One of the major fashion transformations for a man in his 40s is a new-found love of proper trousers, the sort your grandad wore all his life. I refuse to pay over £50 for a pair of jeans as it is. I’ve become reliant on Uniqlo’s range of casual-fit denim. I’ve also noticed that lots of jeans brands have started scrimping on their arse coverage due, I assume, to yoot’s predilection for revealing the brand of their undercrackers. I don’t want to look like a bloody builder or rapper! Trousers have become the practical option, and the best leg coverings I’ve found in recent times have been at Banana Republic. Tony Wilson’s favourite label! Soft and comfortable, I hope mine last forever. The trouble with trousers is that they have baggier pockets than jeans, and this can lead to disastrous consequences.

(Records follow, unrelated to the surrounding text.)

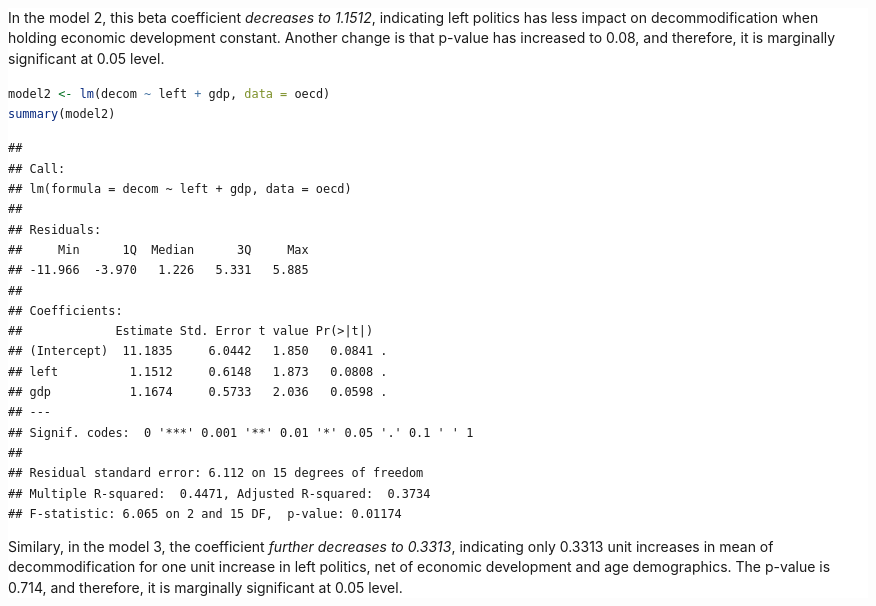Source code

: In the model 2, this beta coefficient *decreases to 1.1512*, indicating
left politics has less impact on decommodification when holding economic
development constant. Another change is that p-value has increased to
0.08, and therefore, it is marginally significant at 0.05 level.

``` r
model2 <- lm(decom ~ left + gdp, data = oecd)
summary(model2)
```

    ## 
    ## Call:
    ## lm(formula = decom ~ left + gdp, data = oecd)
    ## 
    ## Residuals:
    ##     Min      1Q  Median      3Q     Max 
    ## -11.966  -3.970   1.226   5.331   5.885 
    ## 
    ## Coefficients:
    ##             Estimate Std. Error t value Pr(>|t|)  
    ## (Intercept)  11.1835     6.0442   1.850   0.0841 .
    ## left          1.1512     0.6148   1.873   0.0808 .
    ## gdp           1.1674     0.5733   2.036   0.0598 .
    ## ---
    ## Signif. codes:  0 '***' 0.001 '**' 0.01 '*' 0.05 '.' 0.1 ' ' 1
    ## 
    ## Residual standard error: 6.112 on 15 degrees of freedom
    ## Multiple R-squared:  0.4471, Adjusted R-squared:  0.3734 
    ## F-statistic: 6.065 on 2 and 15 DF,  p-value: 0.01174

Similary, in the model 3, the coefficient *further decreases to 0.3313*,
indicating only 0.3313 unit increases in mean of decommodification for
one unit increase in left politics, net of economic development and age
demographics. The p-value is 0.714, and therefore, it is marginally
significant at 0.05 level.
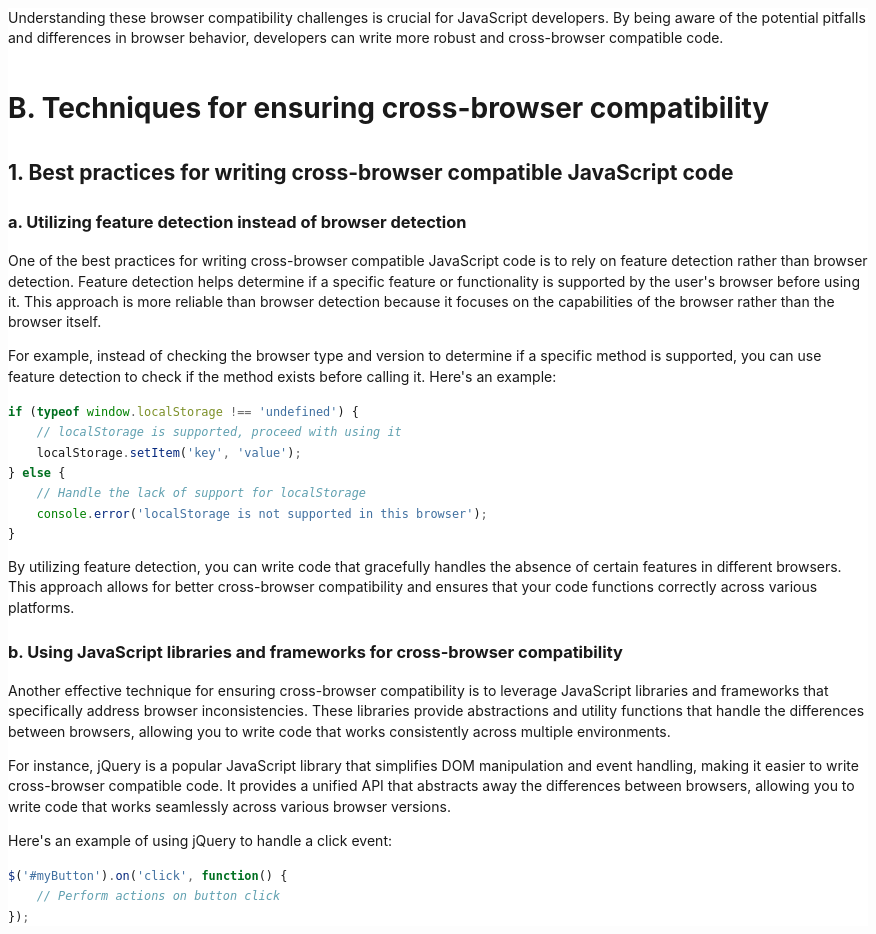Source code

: Understanding these browser compatibility challenges is crucial for JavaScript developers. By being aware of the potential pitfalls and differences in browser behavior, developers can write more robust and cross-browser compatible code.
# B. Techniques for ensuring cross-browser compatibility

## 1. Best practices for writing cross-browser compatible JavaScript code

### a. Utilizing feature detection instead of browser detection

One of the best practices for writing cross-browser compatible JavaScript code is to rely on feature detection rather than browser detection. Feature detection helps determine if a specific feature or functionality is supported by the user's browser before using it. This approach is more reliable than browser detection because it focuses on the capabilities of the browser rather than the browser itself.

For example, instead of checking the browser type and version to determine if a specific method is supported, you can use feature detection to check if the method exists before calling it. Here's an example:

```javascript
if (typeof window.localStorage !== 'undefined') {
    // localStorage is supported, proceed with using it
    localStorage.setItem('key', 'value');
} else {
    // Handle the lack of support for localStorage
    console.error('localStorage is not supported in this browser');
}
```

By utilizing feature detection, you can write code that gracefully handles the absence of certain features in different browsers. This approach allows for better cross-browser compatibility and ensures that your code functions correctly across various platforms.

### b. Using JavaScript libraries and frameworks for cross-browser compatibility

Another effective technique for ensuring cross-browser compatibility is to leverage JavaScript libraries and frameworks that specifically address browser inconsistencies. These libraries provide abstractions and utility functions that handle the differences between browsers, allowing you to write code that works consistently across multiple environments.

For instance, jQuery is a popular JavaScript library that simplifies DOM manipulation and event handling, making it easier to write cross-browser compatible code. It provides a unified API that abstracts away the differences between browsers, allowing you to write code that works seamlessly across various browser versions.

Here's an example of using jQuery to handle a click event:

```javascript
$('#myButton').on('click', function() {
    // Perform actions on button click
});
```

Having DJ’ed at a Central London location the other Friday, I got on a night bus, with my trousers on, obviously, sat down and settled in for the journey. The ride seemed to last 40 seconds… I was drunk. I got off and as I put the key in the front door, I realised that my pocket was empty. My phone was travelling, without a valid ticket, towards Enfield. My baggy pocket had released its bounty and my no-nonsense Nokia phone, my constant companion since 2008, that had sent something in the region of 25,000 texts and never taken a photograph, because it had no camera, was gone. With a screeching hangover, head ringing with pain, the following day I had to call Vodafone to explain my loss. It proved a fortuitous cock-up because I was rewarded with a free phone and a reduced monthly bill. Even so, proper trousers demand respect. You need to keep your hands in your pockets more.

I’m often asked if I’ve ever had any fashion faux-pas in my stylish existence, and apart from the Stone Island debacle, my only outre purchase was a pair of white jeans in 1995. They were great, actually. White jeans are a young man’s game, but in ’95 I was young and single. So I bought the white jeans and wore them on a sweltering Tuesday, which was also the day that the music and football titles at IPC Magazines played football at dinnertime. It was 32 degrees, and I had pure water leaking from my armpits and forehead, such were the conditions. An hour of full exercise and I was as thirsty as a dog, so I jogged back to my office and downed a litre of Evian in little over ten seconds, then kept slurping to rehydrate. With my white jeans atop my sweltering legs, I was asked to run an errand as my junior position implied. Twenty minutes in, my arse turned into a crop spray. Without going into too many details, I had to bin my boxer shorts and remained in an IPC toilet for 30 minutes as my body expelled as much from my bowels as it could shift. I had plans that night; I soon wouldn’t.

It was a diabolical afternoon. I had acute diarrhoea and was wearing Daz-white denim. Inevitably, the strain started to show and a copper line developed around my Winnersh Triangle. I abandoned the evening’s meet-up and planned my homeward journey. I knew I was embarking on an embarrassing escapade, where schoolgirls and attractive women would crease up with laughter as their eyes spied my zebra’s rear. I sat wherever possible, stood against walls other times, then ran up Wimbledon hill to get indoors. I washed the jeans twice but the stains remained stubborn. In fashion, some things are not meant to be. The jeans were quickly disposed of.

When I was in Banana Republic the other day, buying some proper trousers, there were a few pairs of white jeans in the sale section, so I tried some on for old time’s sake. For a start, the legs were too tight. Anyone who came of age during the Madchester era can’t bear unyielding material against their skin. I thought I looked terrible in them – the wife wanted me to buy them. I knew that if I bought white jeans, at some point I’d be bent double in some godforsaken toilet feeling like I was the Space Shuttle on take-off. And I’d have left the burn marks! Having just seen a photograph of an albino zebra, that was the look I was rocking on that fateful Tuesday in 1995. Right, I’d better get on with some real work. And I need to feed Zbigniew.